Edição e postagem: Denison Duarte, em 10-08-2015 07:30 | Última modificação: 10-08-2015 11:04
Hospital de Olhos

De julho de 2014 a julho deste ano, 65 cães foram eliminados com diagnóstico positivo de calazar nas zonas rural e urbana do município de Amarante. O aumento é considerado alarmante pelo setor de Endemias, “apesar preocupação da população em relação ao contágio da doença em seres humanos”.

Em média, 5,4 animais foram abatidos por mês no período. “O índice é muito alto”, considerou o chefe do setor, Orisvaldo Coqueiro. A preocupação, segundo ele, é com a proliferação da doença parasitária transmitida pela fêmea do mosquito da espécie Lutzomia longipalpis, também conhecida como mosquito-palha.

A rápida ação do setor, de acordo com os agentes, é o que impede o aumento sem controle de casos, apesar dos números. “Orientamos os donos de animais para que nos procurem o quanto antes. Nós chegamos rápido tentando impedir que este número seja ainda maior, e também que pessoas sejam contaminadas.”

Em entrevista ao Somos Notícia, Orisvaldo Coqueiro cita algumas observações. “No início, o animal parece estar bonitinho e sem nenhum problema, mas, se estiver com a doença, ele rapidamente cai o pelo, cresce as unhas, apresenta fraqueza e remela nos olhos”
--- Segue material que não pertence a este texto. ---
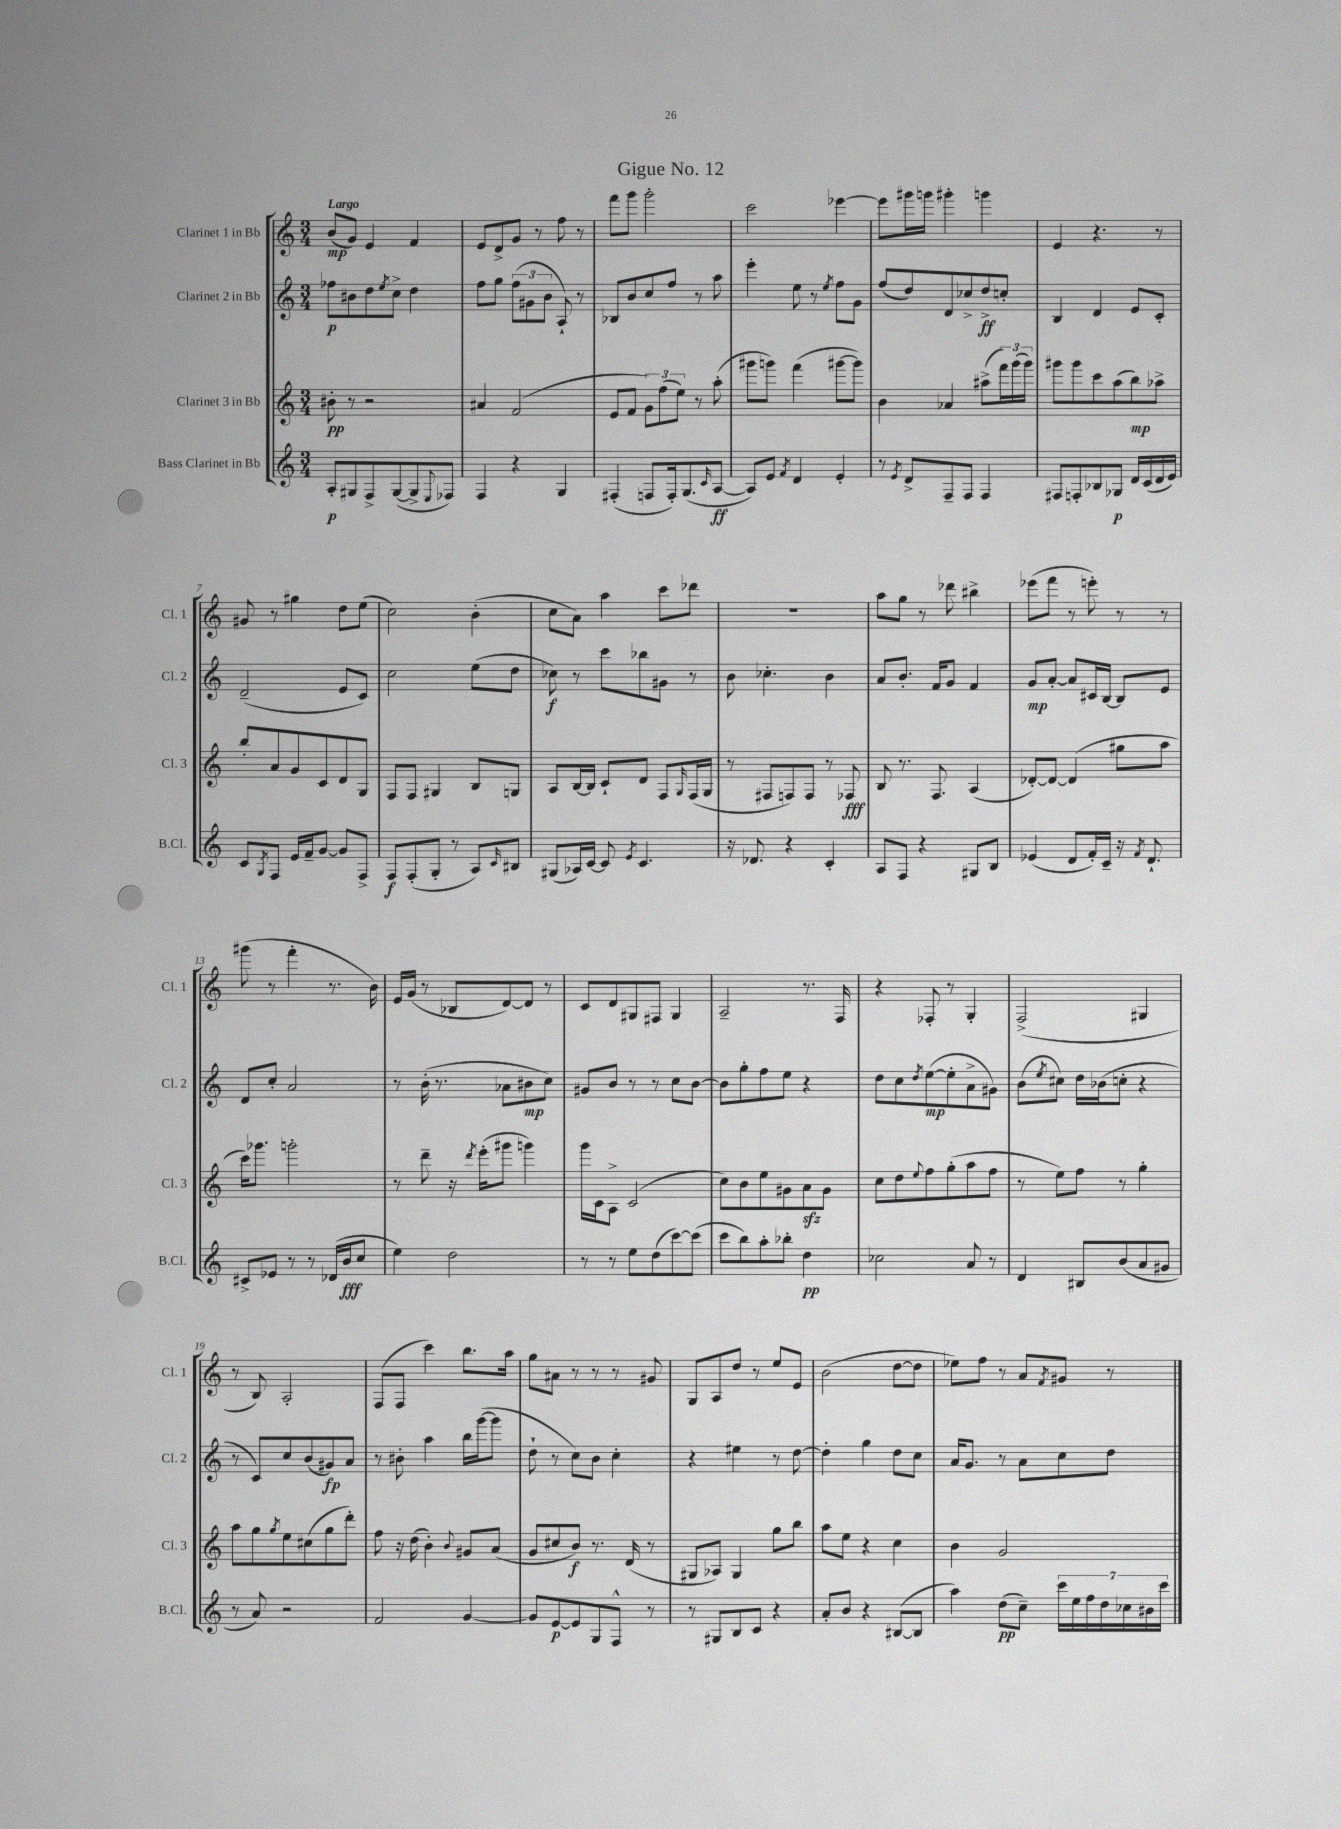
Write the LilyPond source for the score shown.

\header { title = "Gigue No. 12" }
<<
\new StaffGroup <<
\new Staff = "s0" \with { instrumentName = "Clarinet 1 in Bb" shortInstrumentName = "Cl. 1" } {
    \clef treble \key c \major \numericTimeSignature \time 3/4 \tempo "Largo"
    b'8\mp( g'8) e'4 f'4 |
    e'8 d'8-> g'8 r8 f''8 r8 |
    f'''8 g'''8 g'''2-. |
    c'''2 ees'''4~ |
    ees'''8 gis'''16 g'''16 gis'''4-. g'''4 |
    e'4 r4. r8 |
    gis'8 r8 gis''4 d''8 e''8( |
    c''2) b'4-.( |
    c''8 a'8) a''4 c'''8 des'''8 |
    R2. |
    a''8 g''8 r8 des'''8 bis''4-> |
    ees'''8( f'''8 r8 e'''8-.) r8 r8 |
    gis'''8( r8 f'''4-. r8. b'16) |
    e'16 g'16( r8 bes8 d'8~) d'8 r8 |
    c'8 d'8 gis8 fis8 gis4 |
    a2-- r8. f16 |
    r4 fes8-. r8 g4-. |
    f2->( gis4 |
    r8 b8) a2-. |
    f8( f8 c'''4) b''8. a''16 |
    g''8 ais'8 r8 r8 r8 gis'8 |
    g8 a8 d''8 r8 e''8 e'8 |
    b'2( d''8~ d''8 |
    ees''8) f''8 r8 a'8 \acciaccatura { f'8 } gis'8 r8 \bar "|." |
}
\new Staff = "s1" \with { instrumentName = "Clarinet 2 in Bb" shortInstrumentName = "Cl. 2" } {
    \clef treble \key c \major \numericTimeSignature \time 3/4
    fes''8\p bis'8 d''8 \acciaccatura { e''8 } c''8-> d''4 |
    f''8 g''8 \tuplet 3/2 { f''8( gis'8 b'8 } a8-!) r8 |
    bes8 b'8 c''8 f''8 r8 a''8 |
    e'''4-. e''8 r8 \acciaccatura { e''8 } f''8 g'8 |
    f''8( d''8) d'8 ces''8-> d''8->\ff c''8-. |
    b4 d'4 e'8 c'8-. |
    d'2--( e'8 c'8) |
    c''2 e''8( d''8 |
    ces''8\f) r8 c'''8 bes''8 gis'8 r8 |
    b'8 ces''4.-. b'4 |
    a'8 b'8.-. f'16 g'8 f'4 |
    g'8\mp a'8~-. a'8 cis'16 b16~ b8 e'8 |
    d'8 c''8-. a'2 |
    r8 b'16-.( r8. aes'8 bis'8\mp c''8) |
    gis'8 b'8 r8 r8 c''8 b'8~ |
    b'8 g''8-. f''8 e''8 r4 |
    d''8 c''8 \acciaccatura { d''8 } e''8~\mp( e''8-. a'8-> gis'8) |
    b'8( \acciaccatura { e''8 } cis''8) d''16 bes'16( c''8-. r4 |
    r8 c'8) c''8 b'8( gis'8\fp) a'8 |
    r8 bis'8-. a''4 b''16 g'''16~( g'''8 |
    d''8-! r8 c''8) b'8 c''4-. |
    r4 eis''4 r8 d''8~ |
    d''4-. g''4 d''8 c''8 |
    a'16 g'8. r8 a'8 c''8 d''8 \bar "|." |
}
\new Staff = "s2" \with { instrumentName = "Clarinet 3 in Bb" shortInstrumentName = "Cl. 3" } {
    \clef treble \key c \major \numericTimeSignature \time 3/4
    bis'8-.\pp r8 r2 |
    ais'4 f'2( |
    e'8 f'8 \tuplet 3/2 { g'8) f''8( e''8) } r8 a''8-.( |
    gis'''8 g'''8) f'''4( gis'''8~ gis'''8) |
    b'4 aes'4 ais''8->( \tuplet 3/2 { f'''16) g'''16( g'''16) } |
    gis'''8 gis'''8 c'''8 a''8( b''8\mp) aes''8-> |
    b''8-. a'8 g'8 c'8 d'8 g8 |
    f8 f8 gis4 b8 g8 |
    a8 b16~ b16 c'8-! d'8 f8 \grace { g16 } f16( g16 |
    r8 fis8 f8) f8 r8 fes8\fff |
    b8 r8. f8. a4( |
    des'8~-.) des'8~ des'4( gis''8 a''8 |
    c'''16) ges'''8. g'''2-. |
    r8 d'''8-- r16 \acciaccatura { d'''8 } e'''16-.( gis'''8 g'''4) |
    g'''16 c'16 a8-> c'2( |
    c''8) b'8 e''8 gis'8 a'8\sfz gis'8 |
    c''8 d''8 \appoggiatura { e''8 } f''8 g''8-.( a''8 f''8 |
    r8 e''8) f''8 r8 g''4-. |
    a''8 g''8 \acciaccatura { g''8 } e''8 cis''8( g''8 d'''8-.) |
    f''8 r16 d''16( b'4-.) \appoggiatura { b'8 } gis'8 a'8( |
    g'8 cis''8 b'8\f) r8. d'16( r8 |
    gis8 aes8) gis4 g''8 b''8 |
    a''8 e''8 r4 c''4 |
    b'4 g'2 \bar "|." |
}
\new Staff = "s3" \with { instrumentName = "Bass Clarinet in Bb" shortInstrumentName = "B.Cl." } {
    \clef treble \key c \major \numericTimeSignature \time 3/4
    a8-.\p gis8 f8-> gis8~( gis8-> \appoggiatura { e8 } fes8) |
    f4 r4 g4 |
    fis4-.( f8 f16-.) g8.( \grace { c'16 } a8~\ff |
    a8) e'8 \acciaccatura { f'8 } d'4 e'4-. |
    r8 \acciaccatura { e'8 } d'8-> f8-- f8 f4 |
    fis8 f8-. bes8 ges8\p d'16 c'16( d'16 e'16) |
    c'8 \acciaccatura { g8 } f8 e'16 f'16-- g'8~ g'8 f8-> |
    f8\f f8-.( g8-. r8 a8) \grace { c'16 } bis8 |
    gis8( aes16) c'16~ c'8 \acciaccatura { e'8 } c'4. |
    r16 des'8. r4 c'4-. |
    a8 f8 r4 gis8 b8 |
    ees'4( d'8 f'16-.) c'16-- r16 \acciaccatura { f'8 } d'8.-! |
    cis'8-> ees'8 r8 r8 des'16( b'16\fff c''8 |
    e''4) d''2 |
    r8 r8 e''8 d''8( c'''8~) c'''8( |
    c'''8 b''8) a''8-. bes''8-. d''4\pp |
    ces''2 a'8 r8 |
    d'4 bis8 b'8( a'8 gis'8 |
    r8 a'8) r2 |
    f'2 g'4~ |
    g'8 e'8~\p e'8 g8 f8-^ r8 |
    r8 gis8 b8 c'8 r4 |
    a'8-. b'8 r4 bis8~( bis8 |
    a''4) d''8\pp( c''8--) \tuplet 7/4 { c'''16 e''16 f''16 d''16 ces''16 bis'16 c'''16 } \bar "|." |
}
>>
>>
Os animais, segundo informações do setor, são eliminados com material adequado e enterrados devidamente no aterro sanitário com utilização de cal e areia.

Conhecido também como leishmaniose, o calazar é uma doença que não tem cura 100% garantida no tratamento, que apenas oferece melhor qualidade de vida e pouca longevidade dos cães infectados, que mesmo com os sintomas eliminados continuam como portadores.